__What you are asked to do__
Please render every line of all the records below as a numbered list, leaving out any blank lines.

*** Data in this exercise ***

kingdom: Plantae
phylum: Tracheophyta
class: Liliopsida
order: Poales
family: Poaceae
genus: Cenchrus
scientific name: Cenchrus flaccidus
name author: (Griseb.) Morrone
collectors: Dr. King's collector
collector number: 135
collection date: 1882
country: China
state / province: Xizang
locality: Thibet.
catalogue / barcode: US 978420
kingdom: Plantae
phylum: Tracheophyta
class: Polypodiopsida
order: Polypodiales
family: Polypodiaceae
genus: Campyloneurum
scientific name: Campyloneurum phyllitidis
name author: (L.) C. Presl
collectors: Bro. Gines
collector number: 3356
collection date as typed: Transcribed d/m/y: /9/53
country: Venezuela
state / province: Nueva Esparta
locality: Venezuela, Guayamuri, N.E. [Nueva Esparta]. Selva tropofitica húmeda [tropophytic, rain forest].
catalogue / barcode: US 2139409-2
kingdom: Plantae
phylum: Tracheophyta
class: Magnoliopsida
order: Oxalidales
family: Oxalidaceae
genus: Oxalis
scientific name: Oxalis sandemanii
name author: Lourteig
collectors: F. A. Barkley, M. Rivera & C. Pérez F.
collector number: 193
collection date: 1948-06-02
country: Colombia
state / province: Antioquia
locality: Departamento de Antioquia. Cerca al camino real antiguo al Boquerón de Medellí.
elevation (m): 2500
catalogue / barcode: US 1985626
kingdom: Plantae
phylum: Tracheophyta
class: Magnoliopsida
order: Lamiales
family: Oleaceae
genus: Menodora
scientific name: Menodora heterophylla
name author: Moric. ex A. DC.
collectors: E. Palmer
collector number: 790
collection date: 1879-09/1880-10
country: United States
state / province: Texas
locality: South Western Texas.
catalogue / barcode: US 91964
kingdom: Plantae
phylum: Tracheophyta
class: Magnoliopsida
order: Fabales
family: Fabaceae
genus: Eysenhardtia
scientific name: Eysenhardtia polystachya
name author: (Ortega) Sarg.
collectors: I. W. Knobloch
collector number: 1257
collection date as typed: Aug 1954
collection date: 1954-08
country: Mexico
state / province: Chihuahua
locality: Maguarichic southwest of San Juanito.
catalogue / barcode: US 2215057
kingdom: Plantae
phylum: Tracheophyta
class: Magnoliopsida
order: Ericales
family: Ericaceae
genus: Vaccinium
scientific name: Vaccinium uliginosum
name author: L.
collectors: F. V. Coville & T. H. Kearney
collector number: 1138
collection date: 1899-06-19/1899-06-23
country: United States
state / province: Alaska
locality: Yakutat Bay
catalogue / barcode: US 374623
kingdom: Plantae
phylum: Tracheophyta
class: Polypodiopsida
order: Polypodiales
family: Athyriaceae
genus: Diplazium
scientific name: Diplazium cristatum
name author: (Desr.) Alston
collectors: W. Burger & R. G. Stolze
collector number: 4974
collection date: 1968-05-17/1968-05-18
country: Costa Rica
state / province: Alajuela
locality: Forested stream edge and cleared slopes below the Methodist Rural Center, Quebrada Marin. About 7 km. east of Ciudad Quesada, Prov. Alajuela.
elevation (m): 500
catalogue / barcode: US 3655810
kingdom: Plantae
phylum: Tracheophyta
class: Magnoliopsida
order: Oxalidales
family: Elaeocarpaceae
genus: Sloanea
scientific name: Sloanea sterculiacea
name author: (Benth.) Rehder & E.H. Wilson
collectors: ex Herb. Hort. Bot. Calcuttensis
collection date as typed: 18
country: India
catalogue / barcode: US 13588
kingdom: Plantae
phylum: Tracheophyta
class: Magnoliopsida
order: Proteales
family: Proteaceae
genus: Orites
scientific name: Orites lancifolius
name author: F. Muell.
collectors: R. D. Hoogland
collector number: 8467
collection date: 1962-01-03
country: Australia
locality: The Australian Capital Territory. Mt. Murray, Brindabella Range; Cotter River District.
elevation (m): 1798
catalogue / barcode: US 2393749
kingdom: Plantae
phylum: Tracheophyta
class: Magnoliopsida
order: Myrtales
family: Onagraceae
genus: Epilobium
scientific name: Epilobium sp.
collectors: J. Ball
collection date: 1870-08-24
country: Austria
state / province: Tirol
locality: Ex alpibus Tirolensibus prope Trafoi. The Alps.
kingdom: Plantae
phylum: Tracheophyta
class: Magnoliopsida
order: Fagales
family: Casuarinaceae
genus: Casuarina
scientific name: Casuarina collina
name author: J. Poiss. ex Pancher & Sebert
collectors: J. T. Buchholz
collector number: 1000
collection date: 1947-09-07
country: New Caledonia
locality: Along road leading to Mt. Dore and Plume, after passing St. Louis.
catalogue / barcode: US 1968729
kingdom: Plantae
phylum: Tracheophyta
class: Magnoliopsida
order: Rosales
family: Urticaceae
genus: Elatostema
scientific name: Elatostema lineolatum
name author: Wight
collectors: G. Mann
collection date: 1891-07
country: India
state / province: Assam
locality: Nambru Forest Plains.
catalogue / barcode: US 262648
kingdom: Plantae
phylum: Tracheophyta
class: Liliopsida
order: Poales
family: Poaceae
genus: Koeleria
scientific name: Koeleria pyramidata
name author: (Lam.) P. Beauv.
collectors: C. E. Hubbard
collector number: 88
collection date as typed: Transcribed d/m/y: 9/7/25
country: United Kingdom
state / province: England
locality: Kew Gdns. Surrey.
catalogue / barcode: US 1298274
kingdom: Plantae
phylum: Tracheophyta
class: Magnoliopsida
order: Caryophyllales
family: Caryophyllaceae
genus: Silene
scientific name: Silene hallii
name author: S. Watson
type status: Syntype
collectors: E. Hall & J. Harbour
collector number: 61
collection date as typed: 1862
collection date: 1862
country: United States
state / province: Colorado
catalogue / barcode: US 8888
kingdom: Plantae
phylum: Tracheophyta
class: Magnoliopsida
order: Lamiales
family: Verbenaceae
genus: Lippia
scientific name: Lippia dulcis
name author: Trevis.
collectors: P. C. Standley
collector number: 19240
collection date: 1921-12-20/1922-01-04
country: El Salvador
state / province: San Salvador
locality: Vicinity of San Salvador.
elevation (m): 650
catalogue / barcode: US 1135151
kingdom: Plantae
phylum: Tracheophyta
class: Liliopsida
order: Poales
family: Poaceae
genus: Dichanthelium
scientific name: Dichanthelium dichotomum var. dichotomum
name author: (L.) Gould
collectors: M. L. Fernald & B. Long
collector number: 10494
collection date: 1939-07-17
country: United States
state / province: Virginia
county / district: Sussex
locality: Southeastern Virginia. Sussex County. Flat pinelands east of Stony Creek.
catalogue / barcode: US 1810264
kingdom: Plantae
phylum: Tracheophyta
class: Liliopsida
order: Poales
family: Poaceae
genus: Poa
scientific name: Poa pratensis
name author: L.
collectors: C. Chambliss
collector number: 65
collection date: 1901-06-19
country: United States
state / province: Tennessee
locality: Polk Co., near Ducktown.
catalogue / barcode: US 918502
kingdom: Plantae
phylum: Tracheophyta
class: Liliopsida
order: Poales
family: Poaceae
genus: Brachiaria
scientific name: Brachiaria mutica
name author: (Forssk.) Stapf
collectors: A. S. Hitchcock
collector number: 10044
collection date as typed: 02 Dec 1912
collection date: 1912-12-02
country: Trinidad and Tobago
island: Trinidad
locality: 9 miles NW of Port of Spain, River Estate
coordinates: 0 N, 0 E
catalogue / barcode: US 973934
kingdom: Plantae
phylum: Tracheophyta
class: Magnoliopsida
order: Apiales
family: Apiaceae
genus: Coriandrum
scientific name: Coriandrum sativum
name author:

***

__Response__
1. kingdom: Plantae
2. phylum: Tracheophyta
3. class: Liliopsida
4. order: Poales
5. family: Poaceae
6. genus: Cenchrus
7. scientific name: Cenchrus flaccidus
8. name author: (Griseb.) Morrone
9. collectors: Dr. King's collector
10. collector number: 135
11. collection date: 1882
12. country: China
13. state / province: Xizang
14. locality: Thibet.
15. catalogue / barcode: US 978420
16. kingdom: Plantae
17. phylum: Tracheophyta
18. class: Polypodiopsida
19. order: Polypodiales
20. family: Polypodiaceae
21. genus: Campyloneurum
22. scientific name: Campyloneurum phyllitidis
23. name author: (L.) C. Presl
24. collectors: Bro. Gines
25. collector number: 3356
26. collection date as typed: Transcribed d/m/y: /9/53
27. country: Venezuela
28. state / province: Nueva Esparta
29. locality: Venezuela, Guayamuri, N.E. [Nueva Esparta]. Selva tropofitica húmeda [tropophytic, rain forest].
30. catalogue / barcode: US 2139409-2
31. kingdom: Plantae
32. phylum: Tracheophyta
33. class: Magnoliopsida
34. order: Oxalidales
35. family: Oxalidaceae
36. genus: Oxalis
37. scientific name: Oxalis sandemanii
38. name author: Lourteig
39. collectors: F. A. Barkley, M. Rivera & C. Pérez F.
40. collector number: 193
41. collection date: 1948-06-02
42. country: Colombia
43. state / province: Antioquia
44. locality: Departamento de Antioquia. Cerca al camino real antiguo al Boquerón de Medellí.
45. elevation (m): 2500
46. catalogue / barcode: US 1985626
47. kingdom: Plantae
48. phylum: Tracheophyta
49. class: Magnoliopsida
50. order: Lamiales
51. family: Oleaceae
52. genus: Menodora
53. scientific name: Menodora heterophylla
54. name author: Moric. ex A. DC.
55. collectors: E. Palmer
56. collector number: 790
57. collection date: 1879-09/1880-10
58. country: United States
59. state / province: Texas
60. locality: South Western Texas.
61. catalogue / barcode: US 91964
62. kingdom: Plantae
63. phylum: Tracheophyta
64. class: Magnoliopsida
65. order: Fabales
66. family: Fabaceae
67. genus: Eysenhardtia
68. scientific name: Eysenhardtia polystachya
69. name author: (Ortega) Sarg.
70. collectors: I. W. Knobloch
71. collector number: 1257
72. collection date as typed: Aug 1954
73. collection date: 1954-08
74. country: Mexico
75. state / province: Chihuahua
76. locality: Maguarichic southwest of San Juanito.
77. catalogue / barcode: US 2215057
78. kingdom: Plantae
79. phylum: Tracheophyta
80. class: Magnoliopsida
81. order: Ericales
82. family: Ericaceae
83. genus: Vaccinium
84. scientific name: Vaccinium uliginosum
85. name author: L.
86. collectors: F. V. Coville & T. H. Kearney
87. collector number: 1138
88. collection date: 1899-06-19/1899-06-23
89. country: United States
90. state / province: Alaska
91. locality: Yakutat Bay
92. catalogue / barcode: US 374623
93. kingdom: Plantae
94. phylum: Tracheophyta
95. class: Polypodiopsida
96. order: Polypodiales
97. family: Athyriaceae
98. genus: Diplazium
99. scientific name: Diplazium cristatum
100. name author: (Desr.) Alston
101. collectors: W. Burger & R. G. Stolze
102. collector number: 4974
103. collection date: 1968-05-17/1968-05-18
104. country: Costa Rica
105. state / province: Alajuela
106. locality: Forested stream edge and cleared slopes below the Methodist Rural Center, Quebrada Marin. About 7 km. east of Ciudad Quesada, Prov. Alajuela.
107. elevation (m): 500
108. catalogue / barcode: US 3655810
109. kingdom: Plantae
110. phylum: Tracheophyta
111. class: Magnoliopsida
112. order: Oxalidales
113. family: Elaeocarpaceae
114. genus: Sloanea
115. scientific name: Sloanea sterculiacea
116. name author: (Benth.) Rehder & E.H. Wilson
117. collectors: ex Herb. Hort. Bot. Calcuttensis
118. collection date as typed: 18
119. country: India
120. catalogue / barcode: US 13588
121. kingdom: Plantae
122. phylum: Tracheophyta
123. class: Magnoliopsida
124. order: Proteales
125. family: Proteaceae
126. genus: Orites
127. scientific name: Orites lancifolius
128. name author: F. Muell.
129. collectors: R. D. Hoogland
130. collector number: 8467
131. collection date: 1962-01-03
132. country: Australia
133. locality: The Australian Capital Territory. Mt. Murray, Brindabella Range; Cotter River District.
134. elevation (m): 1798
135. catalogue / barcode: US 2393749
136. kingdom: Plantae
137. phylum: Tracheophyta
138. class: Magnoliopsida
139. order: Myrtales
140. family: Onagraceae
141. genus: Epilobium
142. scientific name: Epilobium sp.
143. collectors: J. Ball
144. collection date: 1870-08-24
145. country: Austria
146. state / province: Tirol
147. locality: Ex alpibus Tirolensibus prope Trafoi. The Alps.
148. kingdom: Plantae
149. phylum: Tracheophyta
150. class: Magnoliopsida
151. order: Fagales
152. family: Casuarinaceae
153. genus: Casuarina
154. scientific name: Casuarina collina
155. name author: J. Poiss. ex Pancher & Sebert
156. collectors: J. T. Buchholz
157. collector number: 1000
158. collection date: 1947-09-07
159. country: New Caledonia
160. locality: Along road leading to Mt. Dore and Plume, after passing St. Louis.
161. catalogue / barcode: US 1968729
162. kingdom: Plantae
163. phylum: Tracheophyta
164. class: Magnoliopsida
165. order: Rosales
166. family: Urticaceae
167. genus: Elatostema
168. scientific name: Elatostema lineolatum
169. name author: Wight
170. collectors: G. Mann
171. collection date: 1891-07
172. country: India
173. state / province: Assam
174. locality: Nambru Forest Plains.
175. catalogue / barcode: US 262648
176. kingdom: Plantae
177. phylum: Tracheophyta
178. class: Liliopsida
179. order: Poales
180. family: Poaceae
181. genus: Koeleria
182. scientific name: Koeleria pyramidata
183. name author: (Lam.) P. Beauv.
184. collectors: C. E. Hubbard
185. collector number: 88
186. collection date as typed: Transcribed d/m/y: 9/7/25
187. country: United Kingdom
188. state / province: England
189. locality: Kew Gdns. Surrey.
190. catalogue / barcode: US 1298274
191. kingdom: Plantae
192. phylum: Tracheophyta
193. class: Magnoliopsida
194. order: Caryophyllales
195. family: Caryophyllaceae
196. genus: Silene
197. scientific name: Silene hallii
198. name author: S. Watson
199. type status: Syntype
200. collectors: E. Hall & J. Harbour
201. collector number: 61
202. collection date as typed: 1862
203. collection date: 1862
204. country: United States
205. state / province: Colorado
206. catalogue / barcode: US 8888
207. kingdom: Plantae
208. phylum: Tracheophyta
209. class: Magnoliopsida
210. order: Lamiales
211. family: Verbenaceae
212. genus: Lippia
213. scientific name: Lippia dulcis
214. name author: Trevis.
215. collectors: P. C. Standley
216. collector number: 19240
217. collection date: 1921-12-20/1922-01-04
218. country: El Salvador
219. state / province: San Salvador
220. locality: Vicinity of San Salvador.
221. elevation (m): 650
222. catalogue / barcode: US 1135151
223. kingdom: Plantae
224. phylum: Tracheophyta
225. class: Liliopsida
226. order: Poales
227. family: Poaceae
228. genus: Dichanthelium
229. scientific name: Dichanthelium dichotomum var. dichotomum
230. name author: (L.) Gould
231. collectors: M. L. Fernald & B. Long
232. collector number: 10494
233. collection date: 1939-07-17
234. country: United States
235. state / province: Virginia
236. county / district: Sussex
237. locality: Southeastern Virginia. Sussex County. Flat pinelands east of Stony Creek.
238. catalogue / barcode: US 1810264
239. kingdom: Plantae
240. phylum: Tracheophyta
241. class: Liliopsida
242. order: Poales
243. family: Poaceae
244. genus: Poa
245. scientific name: Poa pratensis
246. name author: L.
247. collectors: C. Chambliss
248. collector number: 65
249. collection date: 1901-06-19
250. country: United States
251. state / province: Tennessee
252. locality: Polk Co., near Ducktown.
253. catalogue / barcode: US 918502
254. kingdom: Plantae
255. phylum: Tracheophyta
256. class: Liliopsida
257. order: Poales
258. family: Poaceae
259. genus: Brachiaria
260. scientific name: Brachiaria mutica
261. name author: (Forssk.) Stapf
262. collectors: A. S. Hitchcock
263. collector number: 10044
264. collection date as typed: 02 Dec 1912
265. collection date: 1912-12-02
266. country: Trinidad and Tobago
267. island: Trinidad
268. locality: 9 miles NW of Port of Spain, River Estate
269. coordinates: 0 N, 0 E
270. catalogue / barcode: US 973934
271. kingdom: Plantae
272. phylum: Tracheophyta
273. class: Magnoliopsida
274. order: Apiales
275. family: Apiaceae
276. genus: Coriandrum
277. scientific name: Coriandrum sativum
278. name author:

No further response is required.